Cuando los asistentes empezaron a marcharse, me quedé de pie junto a un sauce y, con amargura, disgusto y pesar, vi a Walter Cole alejarse con los demás sin dirigirme una sola palabra. En otro tiempo mantuvimos una estrecha relación: fuimos compañeros durante una época, luego amigos, y de todos aquellos cuya amistad había perdido, era a Walter a quien más echaba de menos. Era un hombre culto, aficionado a la lectura, a las películas que no tenían por protagonistas a Steven Seagal o Jean-Claude Van Damme, y a la buena mesa. Había sido mi padrino de boda, y en ella sostuvo con tal fuerza el estuche de las alianzas que le dejó profundas marcas en la mano. Yo había jugado con sus hijos. Susan y yo habíamos disfrutado de la compañía de Walter y su esposa Lee en cenas, obras de teatro y paseos por el parque. Y me había pasado horas y horas sentado con él en coches y bares, en salas de juzgados y entre bastidores, sintiendo el pulso regular e intenso de la vida bajo nuestros pies.
Me acordé de un caso en Brooklyn. Vigilábamos a un pintor y decorador sobre quien recaía la sospecha de que había matado a su mujer y la había hecho desaparecer de algún modo. Estábamos en un mal barrio, algo más al este de Atlantic Avenue, y Walter olía de tal modo a poli que podrían haberle puesto su nombre a un perfume; sin embargo, aquel individuo no parecía sospechar siquiera que estábamos allí. Quizá nadie lo advirtió. Nosotros no molestábamos a los yonquis ni a los camellos ni a las putas, y nuestra presencia saltaba tanto a la vista que no podíamos actuar en secreto, así que los vecinos del barrio decidieron dejarnos en paz y no entrometerse en nuestros planes.

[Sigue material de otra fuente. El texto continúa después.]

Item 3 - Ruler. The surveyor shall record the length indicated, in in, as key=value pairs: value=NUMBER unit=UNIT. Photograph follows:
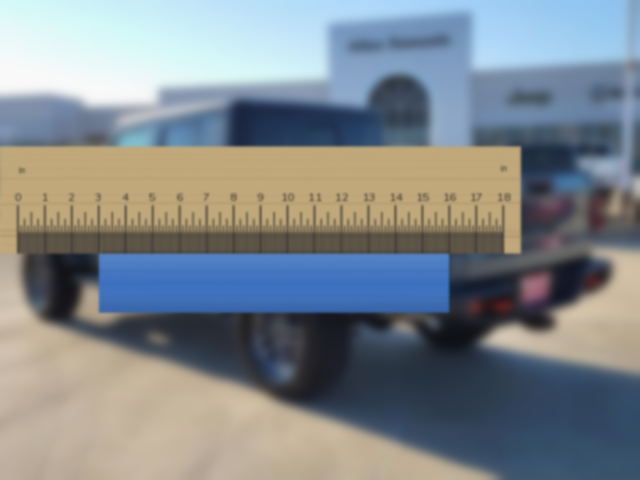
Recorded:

Cada mañana el tipo llenaba su furgoneta de botes de pintura y brochas y se iba a trabajar. Nosotros lo seguíamos. A lo lejos, lo observamos mientras pintaba primero una casa y, un par de días después, la fachada de una tienda, antes de tirar los botes vacíos y volver a casa.
Tardamos unos días en entender qué hacía. Fue Walter quien agarró un destornillador y, haciendo palanca, abrió la tapa de uno de los botes abandonados en un contenedor. Lo consiguió al segundo intento, porque la pintura se había secado en el borde. Lógicamente, fue ese detalle lo que nos puso sobre aviso: el hecho de que la pintura estuviese seca, no fresca.
Dentro del bote había una mano de mujer. Llevaba aún el anillo de boda en el dedo y el muñón se había adherido a la pintura del fondo de la lata, de modo que la mano parecía surgir de la base. Dos horas más tarde, provistos de una orden de registro, echamos abajo la puerta de la casa del pintor y, en un rincón del dormitorio, encontramos botes de pintura apilados casi hasta el techo, cada uno con una sección del cuerpo de la esposa. En algunos, la carne había sido encajada casi a presión. Descubrimos la cabeza en un bote de esmalte blanco de ocho litros.
Esa noche, Walter llevó a cenar a Lee y, cuando regresaron a casa, la estuvo abrazando toda la noche. No hizo el amor con ella, me contó; sólo la abrazó, y ella lo comprendió. Yo ni siquiera recordaba qué hice aquella noche. Ésa era la diferencia entre nosotros, o al menos lo era entonces. Ahora yo había aprendido.
Desde entonces había hecho algunas cosas. Había matado en un esfuerzo por encontrar al asesino de mi familia, el Viajante, y vengarme de él. Walter lo sabía, lo había utilizado incluso para sus propios fines, y se había dado cuenta de que yo haría pedazos a quienquiera que se interpusiese en mi camino. Pienso que, en cierto modo, fue una prueba, una prueba para ver si confirmaba sus peores temores con respecto a mí.